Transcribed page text
::::::::

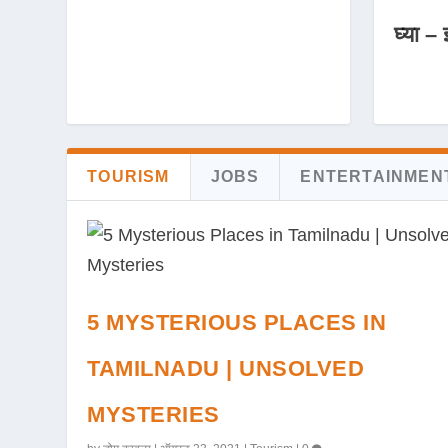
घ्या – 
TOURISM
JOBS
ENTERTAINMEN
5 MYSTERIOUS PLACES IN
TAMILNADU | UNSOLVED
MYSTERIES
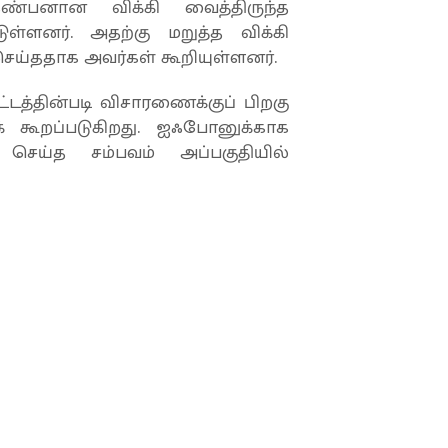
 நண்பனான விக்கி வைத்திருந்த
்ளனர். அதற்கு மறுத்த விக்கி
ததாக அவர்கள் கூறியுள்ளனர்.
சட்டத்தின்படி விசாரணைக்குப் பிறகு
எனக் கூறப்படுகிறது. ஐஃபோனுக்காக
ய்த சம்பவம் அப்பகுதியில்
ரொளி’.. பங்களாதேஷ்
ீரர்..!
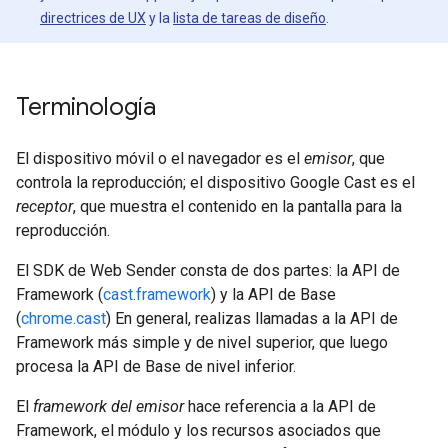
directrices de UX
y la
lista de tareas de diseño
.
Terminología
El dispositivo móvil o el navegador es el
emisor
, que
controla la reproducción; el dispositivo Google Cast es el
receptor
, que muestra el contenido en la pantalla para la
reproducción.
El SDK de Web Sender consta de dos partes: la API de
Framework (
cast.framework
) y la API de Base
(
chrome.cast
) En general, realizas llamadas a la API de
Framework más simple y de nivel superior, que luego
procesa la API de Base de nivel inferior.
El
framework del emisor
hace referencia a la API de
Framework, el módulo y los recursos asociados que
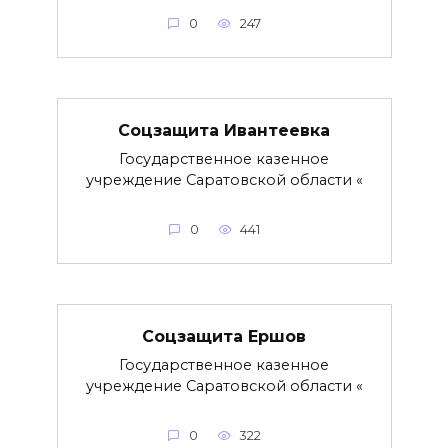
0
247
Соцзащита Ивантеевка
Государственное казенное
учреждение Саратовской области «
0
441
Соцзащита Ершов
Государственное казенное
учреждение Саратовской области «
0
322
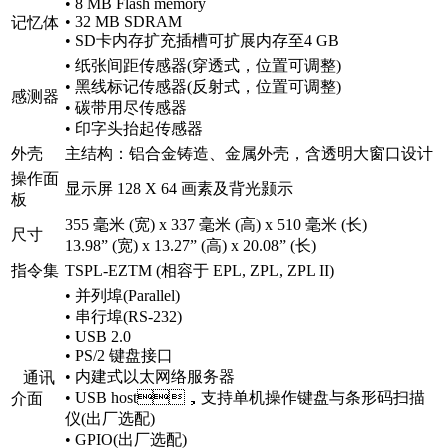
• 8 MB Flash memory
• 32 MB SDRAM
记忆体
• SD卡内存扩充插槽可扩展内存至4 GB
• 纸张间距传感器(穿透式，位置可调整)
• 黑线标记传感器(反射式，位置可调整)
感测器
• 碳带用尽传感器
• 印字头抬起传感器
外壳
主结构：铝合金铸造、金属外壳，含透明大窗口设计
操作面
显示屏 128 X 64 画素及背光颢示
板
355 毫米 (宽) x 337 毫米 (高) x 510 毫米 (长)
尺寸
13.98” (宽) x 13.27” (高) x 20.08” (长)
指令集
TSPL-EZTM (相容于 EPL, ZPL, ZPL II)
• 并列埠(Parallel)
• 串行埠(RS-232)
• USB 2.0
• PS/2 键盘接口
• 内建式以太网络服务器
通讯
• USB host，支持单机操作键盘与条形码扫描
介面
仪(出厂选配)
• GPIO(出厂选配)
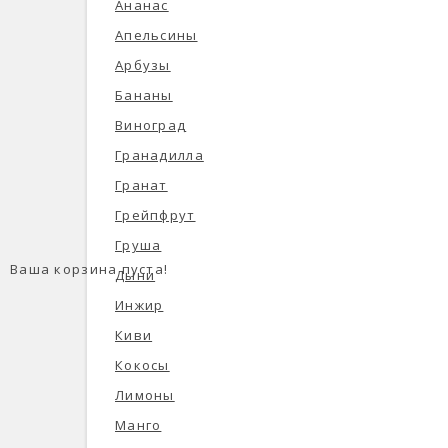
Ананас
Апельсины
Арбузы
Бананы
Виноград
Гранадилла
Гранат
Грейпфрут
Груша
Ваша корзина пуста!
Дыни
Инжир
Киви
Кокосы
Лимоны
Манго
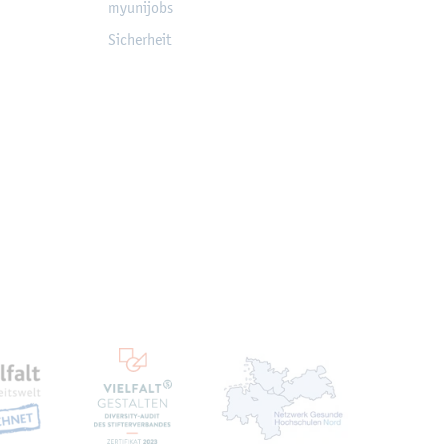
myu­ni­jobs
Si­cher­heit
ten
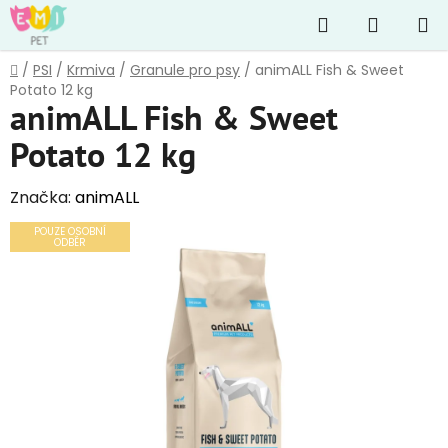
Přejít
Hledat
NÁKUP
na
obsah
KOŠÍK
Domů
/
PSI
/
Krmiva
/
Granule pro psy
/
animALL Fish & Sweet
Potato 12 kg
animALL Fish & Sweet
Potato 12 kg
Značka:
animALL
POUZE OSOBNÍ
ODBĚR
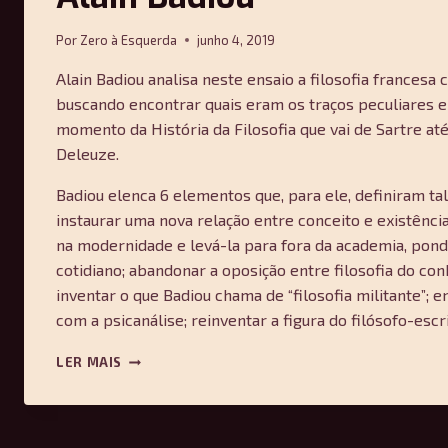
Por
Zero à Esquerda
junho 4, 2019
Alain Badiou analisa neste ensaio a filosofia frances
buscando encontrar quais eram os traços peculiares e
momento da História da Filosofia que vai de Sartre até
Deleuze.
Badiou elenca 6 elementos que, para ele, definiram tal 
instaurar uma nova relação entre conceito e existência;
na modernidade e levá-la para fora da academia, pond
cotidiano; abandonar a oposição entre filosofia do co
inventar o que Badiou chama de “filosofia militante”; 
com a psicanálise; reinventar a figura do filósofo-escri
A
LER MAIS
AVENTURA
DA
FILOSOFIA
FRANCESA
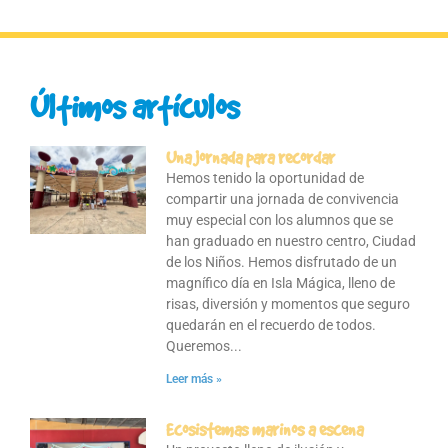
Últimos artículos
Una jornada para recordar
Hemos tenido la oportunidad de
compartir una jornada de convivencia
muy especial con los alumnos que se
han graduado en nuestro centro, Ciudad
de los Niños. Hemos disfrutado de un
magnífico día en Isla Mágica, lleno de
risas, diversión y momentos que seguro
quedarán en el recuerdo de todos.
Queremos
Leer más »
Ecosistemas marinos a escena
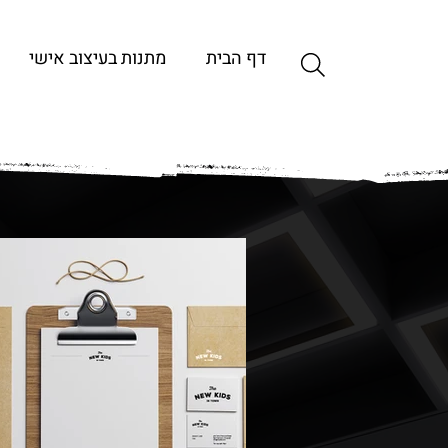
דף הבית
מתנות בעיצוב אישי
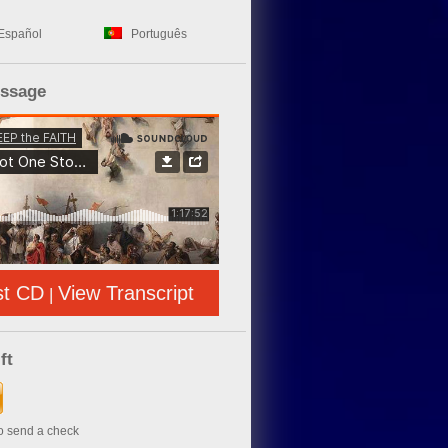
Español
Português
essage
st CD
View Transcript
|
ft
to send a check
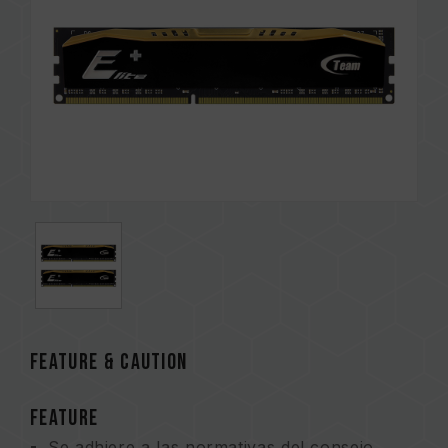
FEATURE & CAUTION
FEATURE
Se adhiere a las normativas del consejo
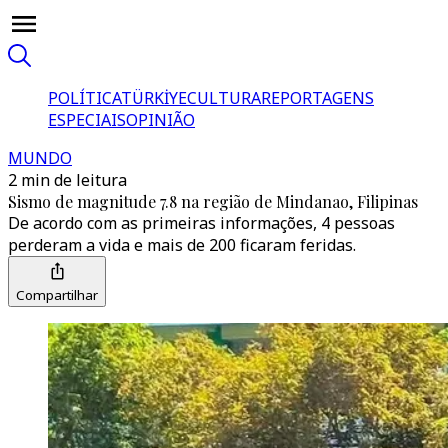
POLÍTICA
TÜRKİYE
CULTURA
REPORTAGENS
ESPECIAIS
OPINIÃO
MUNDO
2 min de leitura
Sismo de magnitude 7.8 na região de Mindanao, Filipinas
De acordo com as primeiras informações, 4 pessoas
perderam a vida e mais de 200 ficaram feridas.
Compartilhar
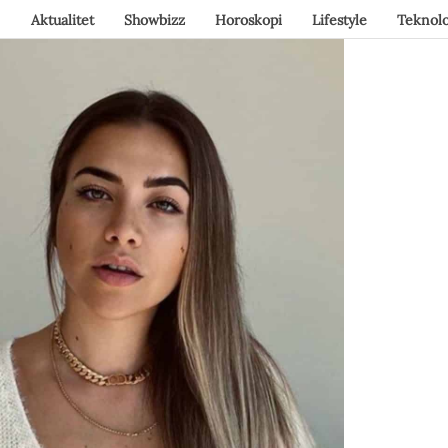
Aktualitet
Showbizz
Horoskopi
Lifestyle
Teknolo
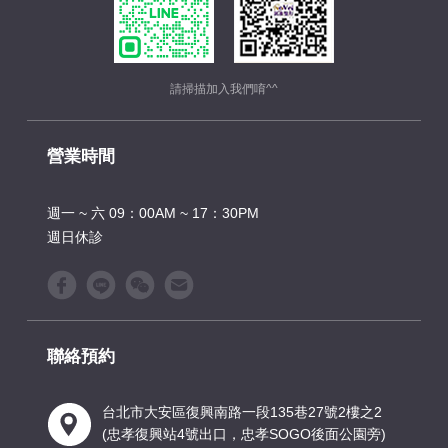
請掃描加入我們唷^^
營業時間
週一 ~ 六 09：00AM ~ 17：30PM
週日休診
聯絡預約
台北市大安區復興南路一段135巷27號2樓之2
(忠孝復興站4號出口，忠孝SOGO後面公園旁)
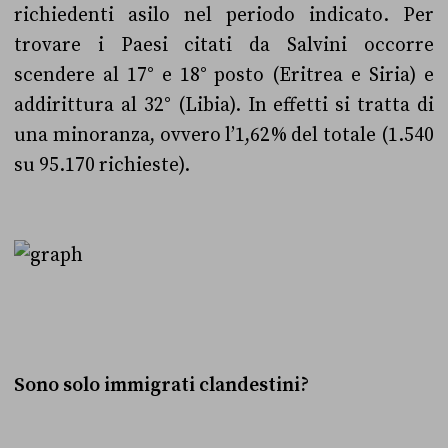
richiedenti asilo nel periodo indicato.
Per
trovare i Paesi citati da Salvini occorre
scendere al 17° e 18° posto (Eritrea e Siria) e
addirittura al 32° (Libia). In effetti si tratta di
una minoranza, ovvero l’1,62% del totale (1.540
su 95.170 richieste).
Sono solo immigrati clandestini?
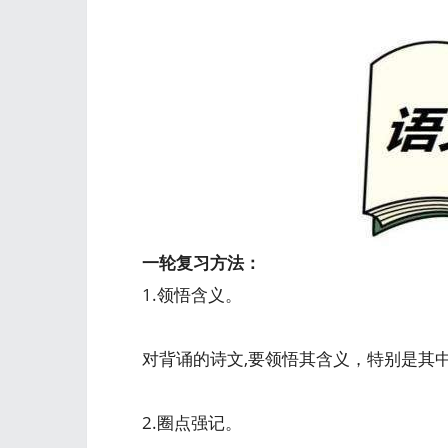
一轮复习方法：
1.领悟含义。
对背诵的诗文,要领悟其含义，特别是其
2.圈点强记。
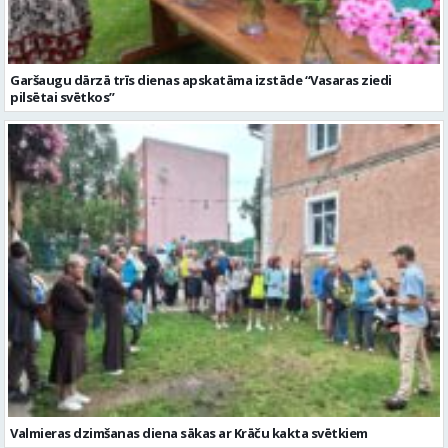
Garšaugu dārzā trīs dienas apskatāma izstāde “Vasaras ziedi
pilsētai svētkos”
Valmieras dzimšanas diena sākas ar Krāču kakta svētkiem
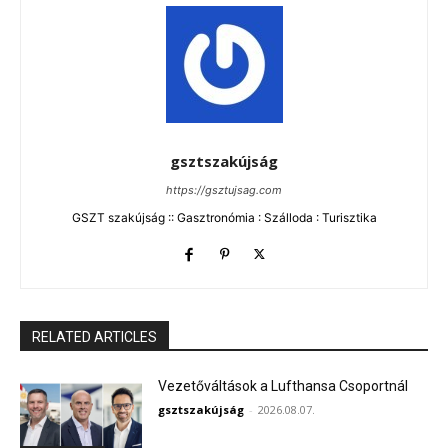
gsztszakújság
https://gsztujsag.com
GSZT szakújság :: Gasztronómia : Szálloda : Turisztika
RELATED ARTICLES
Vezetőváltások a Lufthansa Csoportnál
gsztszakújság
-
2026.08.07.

::::::::

▶ **EXERCISE OBJECTIVE**
Return every line of the listing above that contains the string "Соцзащита", treating uppercase and lowercase as different.

▶ **OUTPUT FOR THIS TASK**
Соцзащита Ивантеевка
Соцзащита Ершов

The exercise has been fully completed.